> _Your goal_: Duplicate word for word the part of the study excerpt below that starts with "Participants and Procedure" and goes on through "approved this study.".

> _Page excerpt_:

It was hypothesized that at least two patterns of body image concern and disordered weight-related behaviors would emerge. First, although males are generally less concerned with thinness than are females, it was expected that a small proportion of males would exhibit concerns with thinness and behaviors in pursuit of that ideal (restrictive dieting, purging). Most males who exhibited body image concerns were hypothesized to be concerned with muscularity and to engage in behaviors consistent with that ideal (i.e., use of products to gain weight and build muscle mass). The proportion of males in both the lean-concerned and muscle-concerned groups was hypothesized to increase with age. Furthermore, sexual minority males were expected to be more likely to exhibit body image concerns and disordered weight-related behaviors, particularly concerns and behaviors related to thinness and weight restriction.

Method

Participants and Procedure

The Growing Up Today Study (GUTS) began in 1996 and was designed to investigate the association of dietary intake and physical activity with weight change during adolescence. Participants were ages 9–14 years at baseline and were children of women in the Nurses’ Health Study II. After receiving parental consent, children were invited to enroll in the GUTS cohort. Returning the baseline (1996) questionnaire was considered as assent to participate (N = 7,843 males, 94% White). Participants were sent questionnaires annually from 1996–2001 and every two years after 2001. The Brigham and Women’s Hospital institutional review board approved this study.

Measures

Sexual orientation

Sexual orientation was assessed in 1999, 2001, 2003, and 2005 using an item adapted from the Minnesota Adolescent Health Survey (Remafedi, Resnick, Blum, & Harris, 1992). Participants selected a statement that best described their sexual feelings: (i) completely heterosexual (attracted to persons of the opposite sex); (ii) mostly heterosexual; (iii) bisexual (equally attracted to men and women); (iv) mostly homosexual; (v) completely homosexual (gay, attracted to persons of the same sex); (vi) not sure. Responses of “not sure” were coded as missing. Responses of “mostly homosexual,” “completely homosexual,” or “bisexual” were too few to analyze separately; therefore, these responses were recoded as “gay/bisexual.” In 2001, when participants were 14–21 years old, 68 (1.7%) self-identified as gay/bisexual, 168 (4.1%) as mostly heterosexual, and 3,659 (88.8%) as completely heterosexual. In 2005, when participants were 18–25 years old, 116 (3.0%) self-identified as gay or bisexual, 241 (6.2%) as mostly heterosexual, and 3,541 (90.4%) as completely heterosexual. However, due to small cell sizes in the sexual minority categories within each year of age, minority sexual orientation was coded as 0 = “Completely heterosexual” and 1 = “Sexual minority” (i.e., mostly heterosexual, gay, and bisexual) for the longitudinal analysis.

Body mass index (BMI) and overweight/obese weight status

BMI (kg/m2) was calculated at each wave using self-reported height and weight. Previous research on self-reported height and weight have found that although adolescents often under-report their weight, self-reported weight is generally accurate for ranking according to weight status categories (Goodman, Hinden, & Khandelwal, 2000). Participants were coded as overweight/obese BMI (i.e., BMI in 85th percentile for age and sex for participants younger than 18 years, and BMI ≥ 25 for participants ages 18 and older) using International Obesity Task Force standards (Cole, Bellizzi, Flegal, & Dietz, 2000).

> _Record extracts_:
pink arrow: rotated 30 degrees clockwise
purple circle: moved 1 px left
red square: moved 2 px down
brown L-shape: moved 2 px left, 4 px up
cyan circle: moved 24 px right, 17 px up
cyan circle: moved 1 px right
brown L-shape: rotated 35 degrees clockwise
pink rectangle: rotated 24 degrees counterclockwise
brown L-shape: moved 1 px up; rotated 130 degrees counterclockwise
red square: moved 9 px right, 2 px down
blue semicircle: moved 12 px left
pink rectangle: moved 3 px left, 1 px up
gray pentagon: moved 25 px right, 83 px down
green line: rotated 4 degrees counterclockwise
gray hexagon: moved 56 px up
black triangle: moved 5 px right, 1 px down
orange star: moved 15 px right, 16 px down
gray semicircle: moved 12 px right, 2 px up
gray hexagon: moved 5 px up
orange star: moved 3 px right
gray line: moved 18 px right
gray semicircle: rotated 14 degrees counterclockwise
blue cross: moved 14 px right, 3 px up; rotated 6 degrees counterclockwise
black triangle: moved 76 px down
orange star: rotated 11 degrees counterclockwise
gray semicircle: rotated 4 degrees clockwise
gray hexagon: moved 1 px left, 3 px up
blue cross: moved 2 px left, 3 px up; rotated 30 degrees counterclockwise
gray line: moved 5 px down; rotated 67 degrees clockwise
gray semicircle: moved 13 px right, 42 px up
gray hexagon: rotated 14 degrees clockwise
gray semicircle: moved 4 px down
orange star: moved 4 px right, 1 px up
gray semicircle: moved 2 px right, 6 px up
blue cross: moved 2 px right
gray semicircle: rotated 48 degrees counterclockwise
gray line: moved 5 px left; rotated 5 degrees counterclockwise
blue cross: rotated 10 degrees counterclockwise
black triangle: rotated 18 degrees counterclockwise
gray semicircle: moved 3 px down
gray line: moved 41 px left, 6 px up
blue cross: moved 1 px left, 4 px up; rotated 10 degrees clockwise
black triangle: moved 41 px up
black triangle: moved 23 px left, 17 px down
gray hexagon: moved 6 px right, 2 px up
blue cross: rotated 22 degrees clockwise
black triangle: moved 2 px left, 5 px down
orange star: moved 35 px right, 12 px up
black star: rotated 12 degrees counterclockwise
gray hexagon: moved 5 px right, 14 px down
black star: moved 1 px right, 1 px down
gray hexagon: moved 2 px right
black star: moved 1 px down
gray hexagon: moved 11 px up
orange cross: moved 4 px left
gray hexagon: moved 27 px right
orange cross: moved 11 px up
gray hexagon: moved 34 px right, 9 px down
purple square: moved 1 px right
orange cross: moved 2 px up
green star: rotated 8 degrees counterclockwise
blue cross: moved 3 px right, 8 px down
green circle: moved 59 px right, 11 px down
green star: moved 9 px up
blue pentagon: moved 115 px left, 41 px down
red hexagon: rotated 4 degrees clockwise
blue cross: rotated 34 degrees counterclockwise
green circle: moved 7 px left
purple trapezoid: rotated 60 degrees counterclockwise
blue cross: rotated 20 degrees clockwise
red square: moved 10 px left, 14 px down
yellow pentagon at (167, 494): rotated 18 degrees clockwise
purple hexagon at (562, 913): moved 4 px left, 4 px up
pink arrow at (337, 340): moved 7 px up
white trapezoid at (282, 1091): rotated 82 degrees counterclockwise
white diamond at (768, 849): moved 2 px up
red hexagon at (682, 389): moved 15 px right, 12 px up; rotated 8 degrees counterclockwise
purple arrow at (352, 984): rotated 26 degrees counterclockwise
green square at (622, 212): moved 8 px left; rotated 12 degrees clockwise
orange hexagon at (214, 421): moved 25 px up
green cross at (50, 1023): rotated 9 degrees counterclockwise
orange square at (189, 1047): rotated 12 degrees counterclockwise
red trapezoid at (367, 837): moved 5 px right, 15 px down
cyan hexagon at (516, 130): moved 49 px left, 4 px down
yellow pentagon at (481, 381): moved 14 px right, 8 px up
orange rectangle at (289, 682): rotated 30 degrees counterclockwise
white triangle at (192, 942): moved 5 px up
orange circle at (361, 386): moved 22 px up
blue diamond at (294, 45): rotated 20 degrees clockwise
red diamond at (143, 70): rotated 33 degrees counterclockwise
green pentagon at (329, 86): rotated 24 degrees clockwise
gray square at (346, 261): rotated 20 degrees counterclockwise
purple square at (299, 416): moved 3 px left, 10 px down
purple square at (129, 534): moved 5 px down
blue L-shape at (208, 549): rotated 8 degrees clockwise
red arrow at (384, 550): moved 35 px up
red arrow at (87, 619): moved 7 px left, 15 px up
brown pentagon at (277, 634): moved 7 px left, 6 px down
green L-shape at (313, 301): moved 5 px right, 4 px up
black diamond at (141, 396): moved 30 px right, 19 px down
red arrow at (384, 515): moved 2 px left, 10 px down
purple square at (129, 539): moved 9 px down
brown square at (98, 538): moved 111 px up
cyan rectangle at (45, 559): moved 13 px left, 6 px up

> _Answer for this exercise_:
Participants and Procedure

The Growing Up Today Study (GUTS) began in 1996 and was designed to investigate the association of dietary intake and physical activity with weight change during adolescence. Participants were ages 9–14 years at baseline and were children of women in the Nurses’ Health Study II. After receiving parental consent, children were invited to enroll in the GUTS cohort. Returning the baseline (1996) questionnaire was considered as assent to participate (N = 7,843 males, 94% White). Participants were sent questionnaires annually from 1996–2001 and every two years after 2001. The Brigham and Women’s Hospital institutional review board approved this study.